Sigma Healthcare (ASX:SIG) shares fell more than 9% at one stage on Thursday after its proposed $8.8 billion merger with the massive Chemist Warehouse encountered potential competition issues with the key regulator, the ACCC.
The shares rebounded after the early drop as supporters of the deal started talking up the stock and downplaying the competition problems, but they still closed the day down more than 4%.
The competition watchdog stated that Sigma Healthcare’s merger with Chemist Warehouse would “substantially lessen competition in pharmacy retailing” and “may lead to increased prices for the goods and services provided in pharmacies.”
In December, Sigma and Chemist Warehouse announced their intention to merge, which would see the latter list on the ASX through a backdoor merger.
Sigma has proposed to buy all the shares in Chemist Warehouse in return for its own stock and $700 million but needs competition clearance, which, based on Thursday’s statement from the ACCC, will be hard to get, even with changes from the deal partners.
“This is a major structural change for the pharmacy sector, involving the largest pharmacy chain by revenue merging with a key wholesaler to thousands of independent pharmacies that in turn compete against Chemist Warehouse,” ACCC Commissioner Stephen Ridgeway said in the statement.
“We have identified a range of preliminary competition concerns, including at the retail level and as a result of the proposed integration of the merged firm across the wholesale and retail level.
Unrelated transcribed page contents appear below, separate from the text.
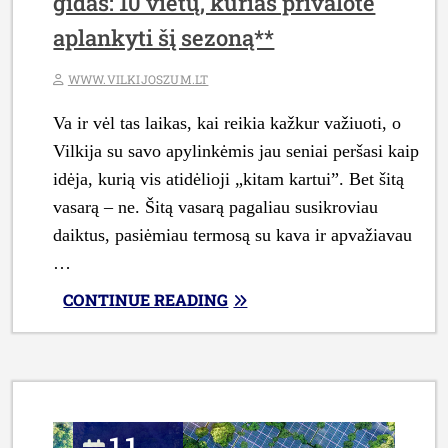
gidas: 10 vietų, kurias privalote
aplankyti šį sezoną**
WWW.VILKIJOSZUM.LT
Va ir vėl tas laikas, kai reikia kažkur važiuoti, o
Vilkija su savo apylinkėmis jau seniai peršasi kaip
idėja, kurią vis atidėlioji „kitam kartui”. Bet šitą
vasarą – ne. Šitą vasarą pagaliau susikroviau
daiktus, pasiėmiau termosą su kava ir apvažiavau
…
„**VILKIJOS
CONTINUE READING
IR
APYLINKIŲ
ATOSTOGŲ
GIDAS:
10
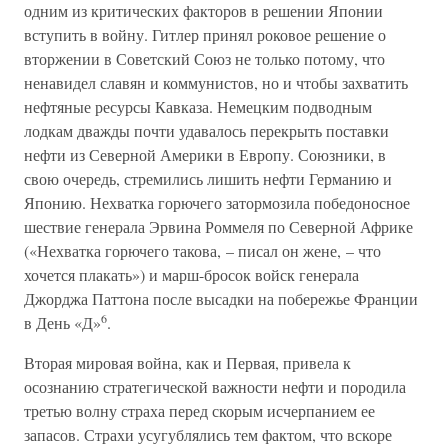
одним из критических факторов в решении Японии
вступить в войну. Гитлер принял роковое решение о
вторжении в Советский Союз не только потому, что
ненавидел славян и коммунистов, но и чтобы захватить
нефтяные ресурсы Кавказа. Немецким подводным
лодкам дважды почти удавалось перекрыть поставки
нефти из Северной Америки в Европу. Союзники, в
свою очередь, стремились лишить нефти Германию и
Японию. Нехватка горючего затормозила победоносное
шествие генерала Эрвина Роммеля по Северной Африке
(«Нехватка горючего такова, – писал он жене, – что
хочется плакать») и марш-бросок войск генерала
Джорджа Паттона после высадки на побережье Франции
6
в День «Д»
.
Вторая мировая война, как и Первая, привела к
осознанию стратегической важности нефти и породила
третью волну страха перед скорым исчерпанием ее
запасов. Страхи усугублялись тем фактом, что вскоре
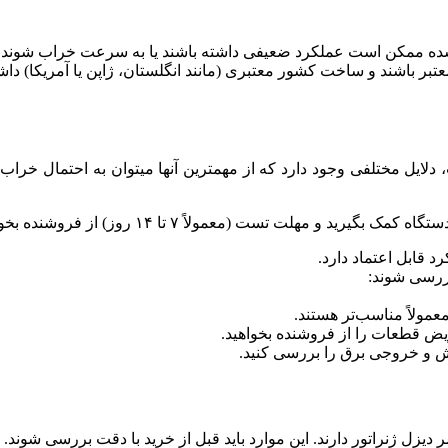
‌شده ممکن است عملکرد ضعیفی داشته باشند یا به سرعت خراب شوند.
عتبر باشند و ساخت کشور معتبری (مانند انگلستان، ژاپن یا آمریکا) داش
لایل مختلفی وجود دارد که از مهمترین آنها میتوان به احتمال خراب 
لت تست (معمولاً ۷ تا ۱۴ روز) از فروشنده بخواهید.
رد قابل اعتماد دارد.
بررسی شوند:
یض قطعات را از فروشنده بخواهید.
ش و خروجی برق را بررسی کنید.
زل ژنراتور دارند. این موارد باید قبل از خرید با دقت بررسی شوند.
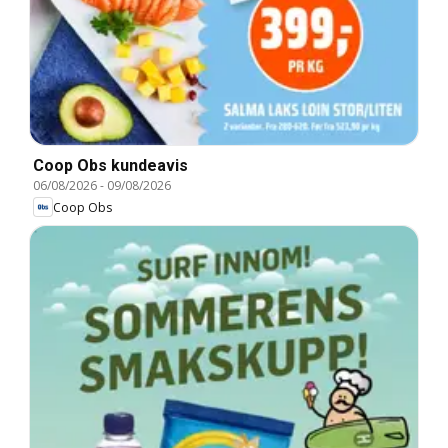
Coop Obs kundeavis
06/08/2026
-
09/08/2026
Coop Obs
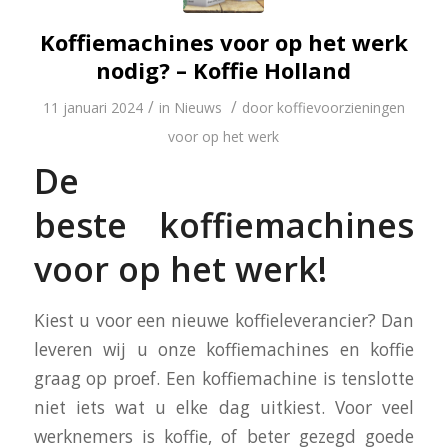
Koffiemachines voor op het werk
nodig? – Koffie Holland
/
/
11 januari 2024
in
Nieuws
door
koffievoorzieningen
voor op het werk
De
beste koffiemachines
voor op het werk!
Kiest u voor een nieuwe koffieleverancier? Dan
leveren wij u onze koffiemachines en koffie
graag op proef. Een koffiemachine is tenslotte
niet iets wat u elke dag uitkiest. Voor veel
werknemers is koffie, of beter gezegd goede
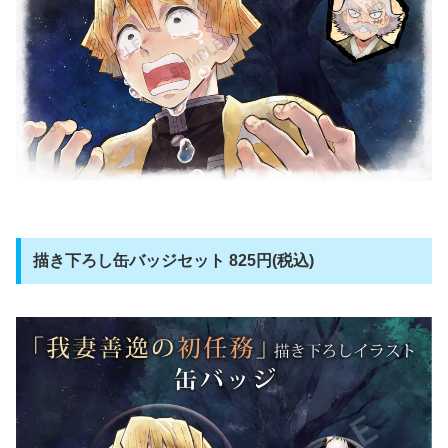
描き下ろし缶バッジセット 825円(税込)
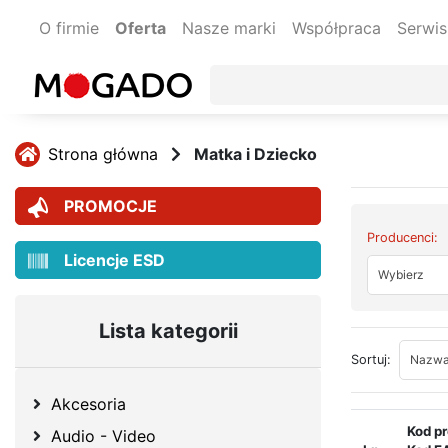
O firmie
Oferta
Nasze marki
Współpraca
Serwis
Strona główna
Matka i Dziecko
PROMOCJE
Producenci:
Licencje ESD
Wybierz
Lista kategorii
Nazwa:
Sortuj:
Akcesoria
Kod p
Audio - Video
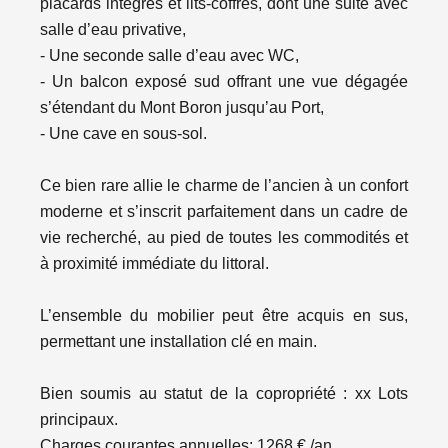
placards intégrés et lits-coffres, dont une suite avec
salle d’eau privative,
- Une seconde salle d’eau avec WC,
- Un balcon exposé sud offrant une vue dégagée
s’étendant du Mont Boron jusqu’au Port,
- Une cave en sous-sol.
Ce bien rare allie le charme de l’ancien à un confort
moderne et s’inscrit parfaitement dans un cadre de
vie recherché, au pied de toutes les commodités et
à proximité immédiate du littoral.
L’ensemble du mobilier peut être acquis en sus,
permettant une installation clé en main.
Bien soumis au statut de la copropriété : xx Lots
principaux.
Charges courantes annuelles: 1268 € /an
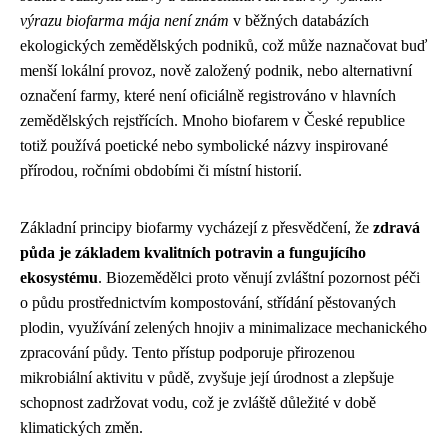
výrazu biofarma mája není znám
v běžných databázích
ekologických zemědělských podniků, což může naznačovat buď
menší lokální provoz, nově založený podnik, nebo alternativní
označení farmy, které není oficiálně registrováno v hlavních
zemědělských rejstřících. Mnoho biofarem v České republice
totiž používá poetické nebo symbolické názvy inspirované
přírodou, ročními obdobími či místní historií.
Základní principy biofarmy vycházejí z přesvědčení, že
zdravá
půda je základem kvalitních potravin a fungujícího
ekosystému
. Biozemědělci proto věnují zvláštní pozornost péči
o půdu prostřednictvím kompostování, střídání pěstovaných
plodin, využívání zelených hnojiv a minimalizace mechanického
zpracování půdy. Tento přístup podporuje přirozenou
mikrobiální aktivitu v půdě, zvyšuje její úrodnost a zlepšuje
schopnost zadržovat vodu, což je zvláště důležité v době
klimatických změn.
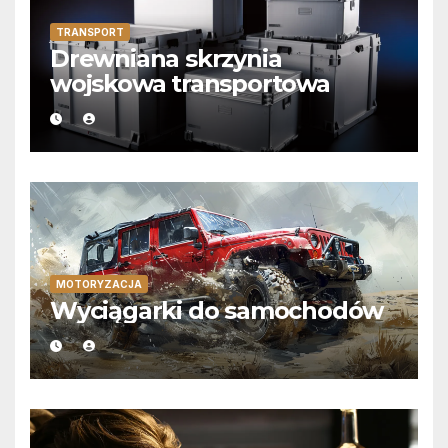
TRANSPORT
Drewniana skrzynia
wojskowa transportowa
MOTORYZACJA
Wyciągarki do samochodów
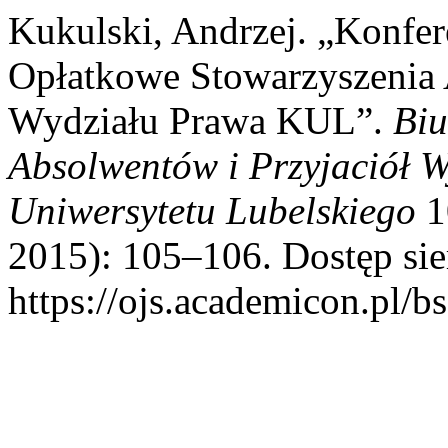
Kukulski, Andrzej. „Konfe
Opłatkowe Stowarzyszenia 
Wydziału Prawa KUL”.
Biu
Absolwentów i Przyjaciół W
Uniwersytetu Lubelskiego
10
2015): 105–106. Dostęp sie
https://ojs.academicon.pl/bs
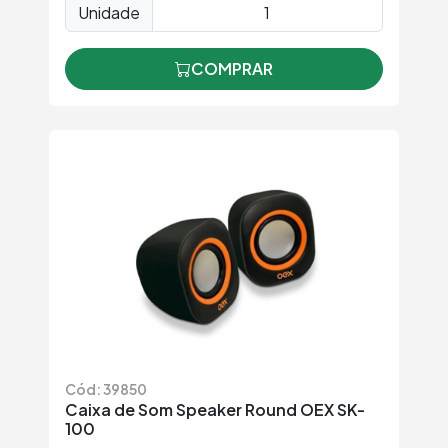
Unidade
COMPRAR
Cód: 39850
Caixa de Som Speaker Round OEX SK-
100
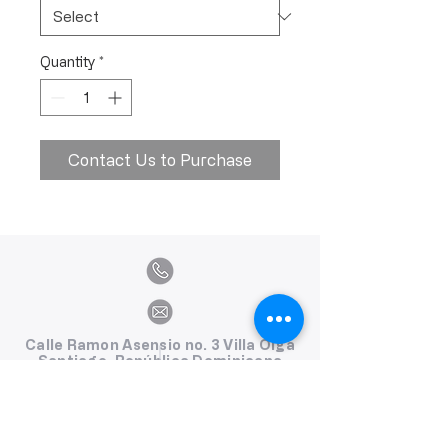
Quantity
*
Contact Us to Purchase
Calle Ramon Asensio no. 3 Villa Olga
Santiago, República Dominicana
809.580.1079
serviciosclaudiafiesta@gmail.com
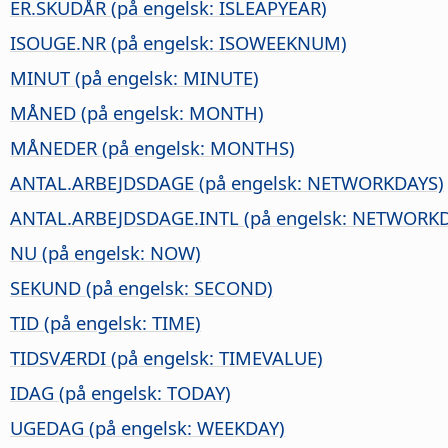
ER.SKUDÅR (på engelsk: ISLEAPYEAR)
ISOUGE.NR (på engelsk: ISOWEEKNUM)
MINUT (på engelsk: MINUTE)
MÅNED (på engelsk: MONTH)
MÅNEDER (på engelsk: MONTHS)
ANTAL.ARBEJDSDAGE (på engelsk: NETWORKDAYS)
ANTAL.ARBEJDSDAGE.INTL (på engelsk: NETWORKD
NU (på engelsk: NOW)
SEKUND (på engelsk: SECOND)
TID (på engelsk: TIME)
TIDSVÆRDI (på engelsk: TIMEVALUE)
IDAG (på engelsk: TODAY)
UGEDAG (på engelsk: WEEKDAY)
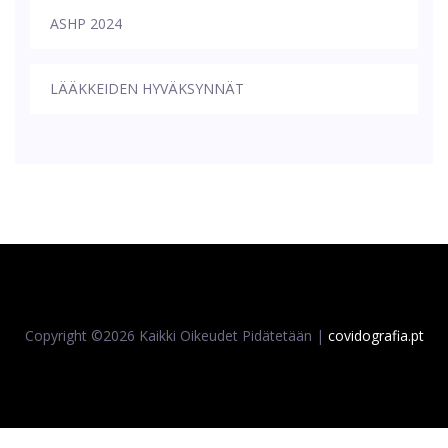
ASHP 2024
LÄÄKKEIDEN HYVÄKSYNNÄT
Copyright ©
2026 Kaikki Oikeudet Pidätetään |
covidografia.pt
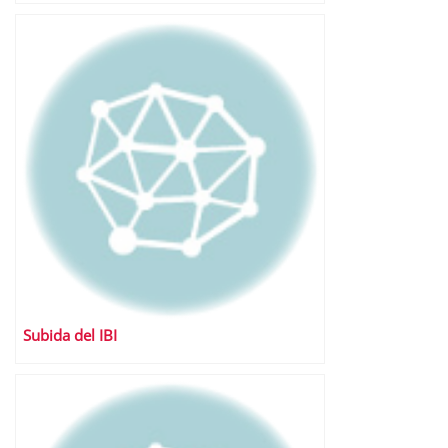
Subida del IBI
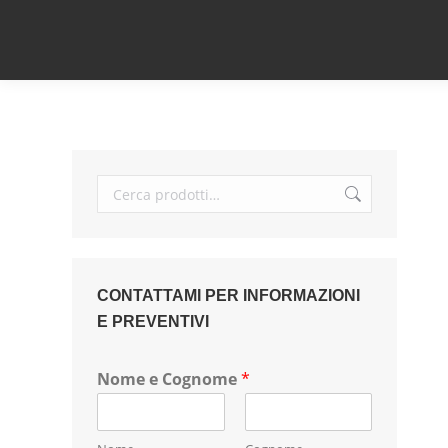
CONTATTAMI PER INFORMAZIONI
E PREVENTIVI
Nome e Cognome
*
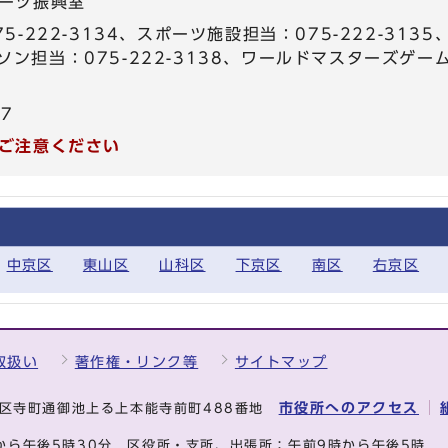
ーツ振興室
5-222-3134、スポーツ施設担当：075-222-31
マラソン担当：075-222-3138、ワールドマスターズゲ
67
ご注意ください
中京区
東山区
山科区
下京区
南区
右京区
取扱い
著作権・リンク等
サイトマップ
市役所へのアクセス
中京区寺町通御池上る上本能寺前町488番地
から午後5時30分
区役所・支所、出張所：午前9時から午後5時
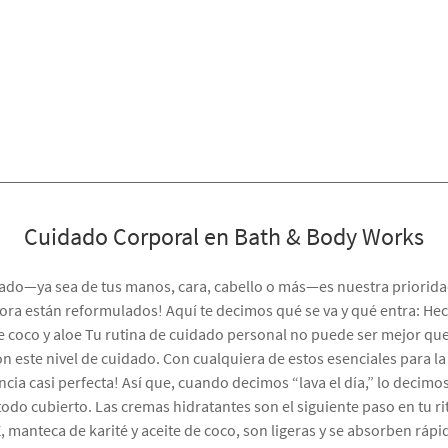
Cuidado Corporal en Bath & Body Works
uidado—ya sea de tus manos, cara, cabello o más—es nuestra priori
ra están reformulados! Aquí te decimos qué se va y qué entra: Hec
e coco y aloe Tu rutina de cuidado personal no puede ser mejor que
on este nivel de cuidado. Con cualquiera de estos esenciales para la
cia casi perfecta! Así que, cuando decimos “lava el día,” lo decimo
 todo cubierto. Las cremas hidratantes son el siguiente paso en tu r
 manteca de karité y aceite de coco, son ligeras y se absorben rápid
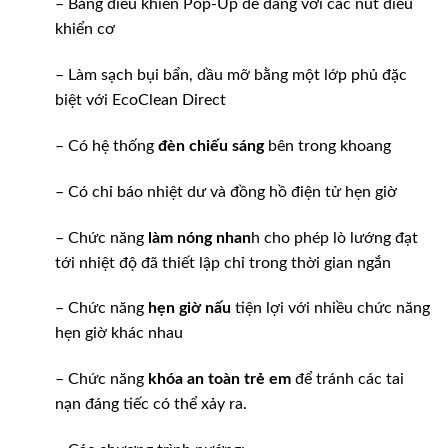
– Bảng điều khiển Pop-Up dễ dàng với các nút điều
khiển cơ
– Làm sạch bụi bẩn, dầu mỡ bằng một lớp phủ đặc
biệt với EcoClean Direct
– Có hệ thống
đèn chiếu sáng
bên trong khoang
– Có chỉ báo nhiệt dư và đồng hồ điện tử hẹn giờ
– Chức năng
làm nóng nhan
h cho phép lò lướng đạt
tới nhiệt độ đã thiết lập chỉ trong thời gian ngắn
– Chức năng
hẹn giờ nấu
tiện lợi với nhiều chức năng
hẹn giờ khác nhau
– Chức năng
khóa an toàn trẻ em
để tránh các tai
nạn đáng tiếc có thể xảy ra.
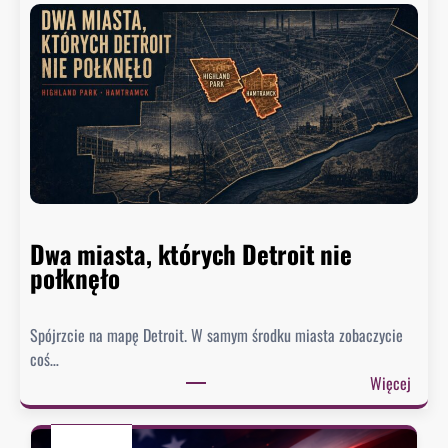
r
y
e
ł
k
y
w
d
y
o
s
r
ł
a
a
d
ł
c
p
a
Dwa miasta, których Detroit nie
i
B
połknęło
s
i
m
a
a
Spójrzcie na mapę Detroit. W samym środku miasta zobaczycie
ł
d
coś…
e
o
:
Więcej
g
U
D
o
S
w
D
A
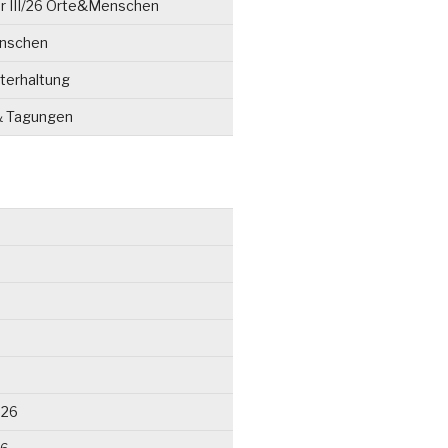
r III/26 Orte&Menschen
enschen
terhaltung
& Tagungen
026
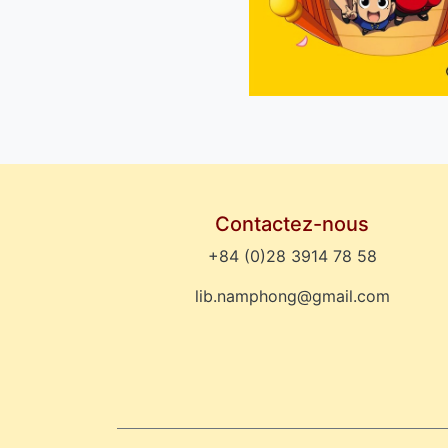
Contactez-nous
+84 (0)28 3914 78 58
lib.namphong@gmail.com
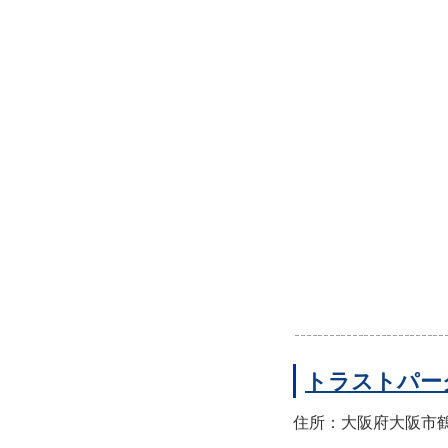
トラストパー
住所：大阪府大阪市鶴見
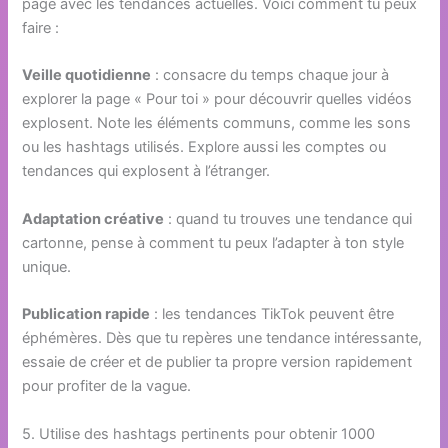
page avec les tendances actuelles. Voici comment tu peux
faire :
Veille quotidienne
: consacre du temps chaque jour à
explorer la page « Pour toi » pour découvrir quelles vidéos
explosent. Note les éléments communs, comme les sons
ou les hashtags utilisés. Explore aussi les comptes ou
tendances qui explosent à l’étranger.
Adaptation créative
: quand tu trouves une tendance qui
cartonne, pense à comment tu peux l’adapter à ton style
unique.
Publication rapide
: les tendances TikTok peuvent être
éphémères. Dès que tu repères une tendance intéressante,
essaie de créer et de publier ta propre version rapidement
pour profiter de la vague.
5. Utilise des hashtags pertinents pour obtenir 1000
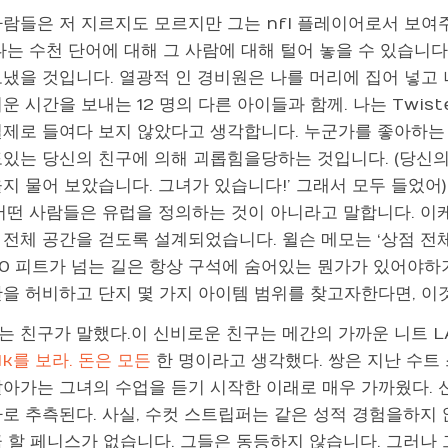
사람들은 저 지르지도 모르지만 그는 nfl 플레이어로서 보여
나는 수천 단어에 대해 그 사람에 대해 털어 놓을 수 있습니다. 
보냈을 것입니다. 열광적 인 경비원은 나를 머리에 집어 넣고 
운 시간을 보내는 12 명의 다른 아이들과 함께. 나는 Twist
실제로 들여다 보지 않았다고 생각합니다. 누군가를 좋아하는
있는 당신의 친구에 의해 괴롭힘을당하는 것입니다. (당신의 
지 물어 보았습니다. 그녀가 있습니다!’ 그래서 모두 들었어) 6 m
어떤 사람들은 유럽을 정의하는 것이 아니라고 말합니다. 이케아
 전체 공간을 걷도록 설계되었습니다. 윌슨 메모는 ‘상점 
50 피트가 넘는 길은 항상 구석에 숨어있는 뭔가가 있어야하
간을 허비하고 단지 몇 가지 아이템 범위를 찾고자한다면, 이것
는 친구가 말했다.이 신비로운 친구는 메간의 가까운 니트 LA
dk를 보라. 돈은 모든
한 명이라고 생각했다. 쌍은 지난 수트
아가는 그녀의 수업을 듣기 시작한 이래로 매우 가까웠다. 신
사로 추측된다. 사실, 수컷 스트립퍼는 같은 성적 경험을하지
극 할 페니스가 없습니다. 그들은 동등하지 않습니다. 그러나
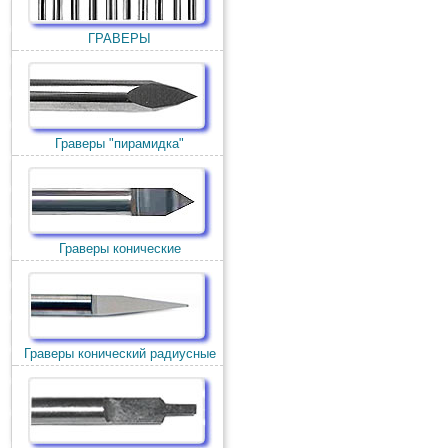
ГРАВЕРЫ
Граверы "пирамидка"
Граверы конические
Граверы конический радиусные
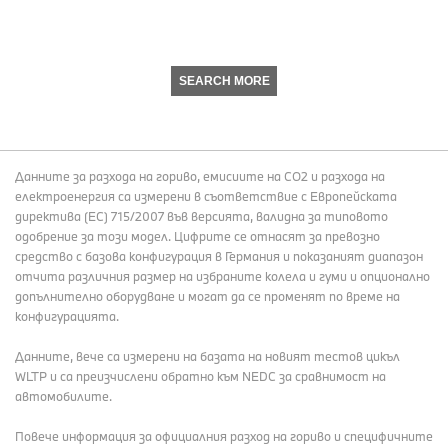
SEARCH MORE
Данните за разхода на гориво, емисиите на СО2 и разхода на
електроенергия са измерени в съответствие с Европейската
директива (EC) 715/2007 във версията, валидна за типовото
одобрение за този модел. Цифрите се отнасят за превозно
средство с базова конфигурация в Германия и показаният диапазон
отчита различния размер на избраните колела и гуми и опционално
допълнително оборудване и могат да се променят по време на
конфигурацията.
Данните, вече са измерени на базата на новият тестов цикъл
WLTP и са преизчислени обратно към NEDC за сравнимост на
автомобилите.
Повече информация за официалния разход на гориво и специфичните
We want to hear from interested parties, including rival pharmacies, as we continue this review.”
“The transaction would create a merged company that is uniquely vertically integrated across multiple levels of the pharmacy supply chain. This new business model for the pharmacy sector could raise barriers to rivals expanding or entering, which may lessen competition,” Mr. Ridgeway said.
“The ACCC has heard many concerns about the impact Chemist Warehouse has had on the pharmacy sector. However, the ACCC is focused only on the impacts of the acquisition on competition, rather than the pros or cons of different business models. The key issue is whether or not the proposed acquisition weakens competition in the supply of pharmaceutical products.”
Upon completion of the proposed merger, Chemist Warehouse shareholders will hold 85.75% of the ASX-listed merged group, while Sigma shareholders will hold 14.25%.
Chemist Warehouse is a private company with the Chemist Warehouse, MyChemist, Ultra Beauty, My Beauty Spot, and Optometrist Warehouse brands.
The company also operates six distribution centers providing products to its franchisees.
Sigma pharmacy brands include Amcal+, Discount Drug Stores, and Guardian.
In the past couple of years, Chemist Warehouse has ended significant supply deals with firstly Sigma and then Symbion (Ebos), totaling $4 billion.
In a statement to the ASX, Sigma tried to downplay the ACCC’s concerns.
"The release today of the Statement of Issues is not unexpected for a proposed transaction of this complexity and is consistent with the ACCC’s stated timeline following an extensive public consultation process,” Sigma said.
"As the ACCC indicates, the Statement of Issues reflects preliminary views on potential issues, which the ACCC will continue to consider.
"Sigma and CWG consider there are good arguments why the proposed merger will not lessen competition and will continue to engage with the ACCC to address its preliminary views and any potential concerns."
Sigma CEO Mr. Vikesh Ramsunder said in the statement that the company is "co-operating closely with the ACCC and look forward to continuing to do so in the next phase of the merger review."
"The proposed transaction will ensure that Sigma, consistent with its regulatory obligations, can continue to serve franchisee and independent pharmacies alike with a competitive offering, whilst delivering a transformational change for all Sigma stakeholders,” he added.
The bottom line is that if there is no deal with the ACCC, there’s no deal at all.